NIST and Omega Engineering beg to differ.
http://www.omega.com/temperature/z/pdf/z204-206.pdf
And see my comments about clipping below.
These thermocouples only produce about 41 microvolts per degree Centigrade. This means that by the time you hit 1,250 C, you have less than 1/20th of a volt.
Slightly more, actually.
There are several problems with this. The first is that the voltage is very weak so it requires amplification. And, because of this, you need proper filtering to avoid picking up line noise or radio interference. The very first thing you do is twist the wires together to reduce AC noise. Notice that the wires coming from the thermocouple are not twisted. I would guess that there is inadequate filtering but this may not be much of a problem since the reading can be averaged with the computer.
All true but none obviously applicable. The "thermocouple amplifier" shown in the instrumentation photo (slide 8) is obviously home-built. As such, there is no way to determine what filtering is used, nor is there any description of the processing performed by the computer.
A type K is linear from about 0 C to 1,000 C. Above 1,000 C, the voltage increase drops. So, the temperature is likely correct up 1,000 and then low above that.
True enough, but the linearization coefficients are well known. Without description of the computer processing it is unknown if linearization occurs.
Since we see the graph hitting 1,300 C with clipping,
The behavior of the temperature near 1300 C may be clipping and it may not. The quality of the graph on slide 12 is simply not adequate to tell, one way or another.
I wouldn't be surprised if it is actually reaching 1,455 C which is the melting point of nickel.
Given that the melting point of nichrome is nominally 1400 C, with the highest reported version I can find at 1430 C, I would.

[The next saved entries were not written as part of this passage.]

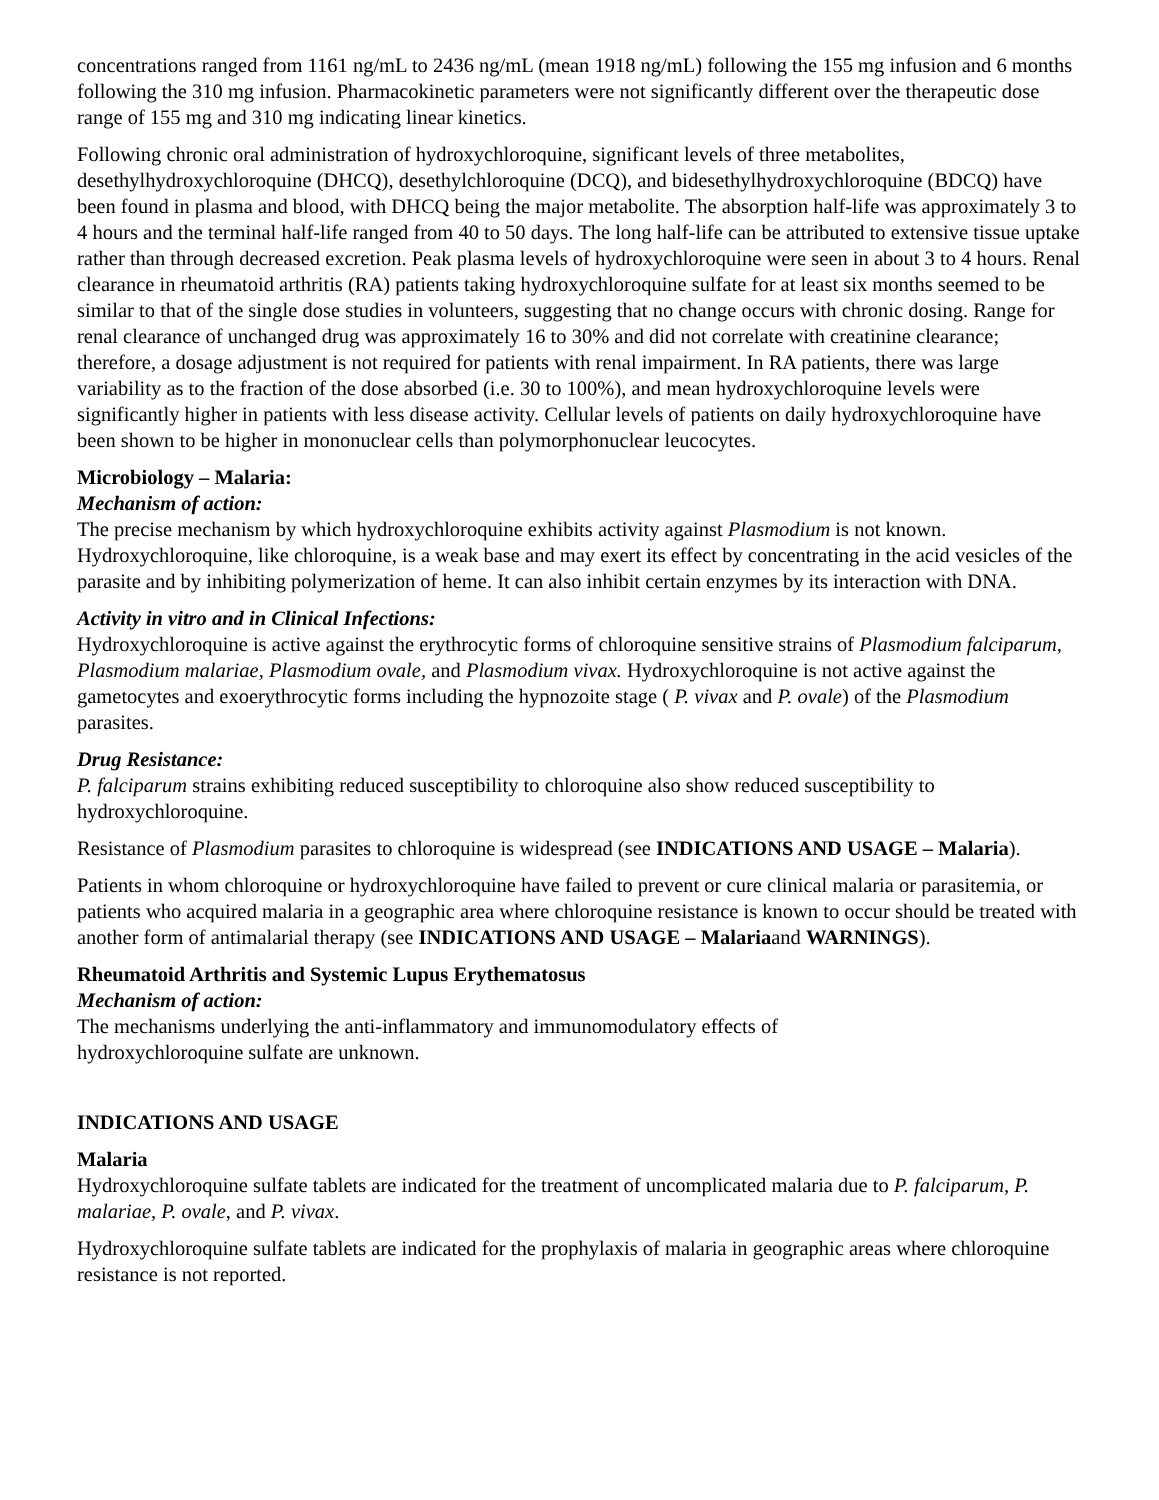concentrations ranged from 1161 ng/mL to 2436 ng/mL (mean 1918 ng/mL) following the 155 mg infusion and 6 months following the 310 mg infusion. Pharmacokinetic parameters were not significantly different over the therapeutic dose range of 155 mg and 310 mg indicating linear kinetics.
Following chronic oral administration of hydroxychloroquine, significant levels of three metabolites, desethylhydroxychloroquine (DHCQ), desethylchloroquine (DCQ), and bidesethylhydroxychloroquine (BDCQ) have been found in plasma and blood, with DHCQ being the major metabolite. The absorption half-life was approximately 3 to 4 hours and the terminal half-life ranged from 40 to 50 days. The long half-life can be attributed to extensive tissue uptake rather than through decreased excretion. Peak plasma levels of hydroxychloroquine were seen in about 3 to 4 hours. Renal clearance in rheumatoid arthritis (RA) patients taking hydroxychloroquine sulfate for at least six months seemed to be similar to that of the single dose studies in volunteers, suggesting that no change occurs with chronic dosing. Range for renal clearance of unchanged drug was approximately 16 to 30% and did not correlate with creatinine clearance; therefore, a dosage adjustment is not required for patients with renal impairment. In RA patients, there was large variability as to the fraction of the dose absorbed (i.e. 30 to 100%), and mean hydroxychloroquine levels were significantly higher in patients with less disease activity. Cellular levels of patients on daily hydroxychloroquine have been shown to be higher in mononuclear cells than polymorphonuclear leucocytes.
Microbiology – Malaria:
Mechanism of action:
The precise mechanism by which hydroxychloroquine exhibits activity against Plasmodium is not known. Hydroxychloroquine, like chloroquine, is a weak base and may exert its effect by concentrating in the acid vesicles of the parasite and by inhibiting polymerization of heme. It can also inhibit certain enzymes by its interaction with DNA.
Activity in vitro and in Clinical Infections:
Hydroxychloroquine is active against the erythrocytic forms of chloroquine sensitive strains of Plasmodium falciparum, Plasmodium malariae, Plasmodium ovale, and Plasmodium vivax. Hydroxychloroquine is not active against the gametocytes and exoerythrocytic forms including the hypnozoite stage ( P. vivax and P. ovale) of the Plasmodium parasites.
Drug Resistance:
P. falciparum strains exhibiting reduced susceptibility to chloroquine also show reduced susceptibility to hydroxychloroquine.
Resistance of Plasmodium parasites to chloroquine is widespread (see INDICATIONS AND USAGE – Malaria).
Patients in whom chloroquine or hydroxychloroquine have failed to prevent or cure clinical malaria or parasitemia, or patients who acquired malaria in a geographic area where chloroquine resistance is known to occur should be treated with another form of antimalarial therapy (see INDICATIONS AND USAGE – Malariaand WARNINGS).
Rheumatoid Arthritis and Systemic Lupus Erythematosus
Mechanism of action:
The mechanisms underlying the anti-inflammatory and immunomodulatory effects of
hydroxychloroquine sulfate are unknown.
INDICATIONS AND USAGE
Malaria
Hydroxychloroquine sulfate tablets are indicated for the treatment of uncomplicated malaria due to P. falciparum, P. malariae, P. ovale, and P. vivax.
Hydroxychloroquine sulfate tablets are indicated for the prophylaxis of malaria in geographic areas where chloroquine resistance is not reported.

With that said, it seems clear that the data does not support the claim that
This shows that the reactor is producing heat during this time at the kilowatt level without any electric heater input.
First, and most obviously, the anomalous temperature (1250 C indicated) is comparable with the temperature produced with a heater power of 400 watts. This is hardly "kilowatt level".
More importantly, if the imputed reaction is producing 400 watts of heat, when combined with the 500 watts of heater power being provided this implies a total heat production of ~900 watts, and the temperature should have reached somewhere in the neighborhood of 1700 to 1800 degrees. Instead, the measured temperature never exceeds 1300 C, which is a reasonable value for the heater power alone.
Worse, the power levels shown in slide 18 are clearly synthetic, and the lack of real power data is extremely suspicious. Compare with slide 14.
The temperature fluctuations shown just before the "anomalous" section of slide 12 are, I believe, easily explained. The nichrome heater wire was beginning to fail. As a break occurred, the temperature would drop, the wires would contract and reestablish contact, which would cause the temperature to rise and break the wire again, etc. This is essentially a thermal relaxation oscillator. Again, the absence of real power data for this period should raise a large red flag. An uncharitable explanation is that the wild fluctuations in reported power data were considered evidence that the power measurement device had failed, and the data was discarded, to be replaced with computed values which seemed more appropriate.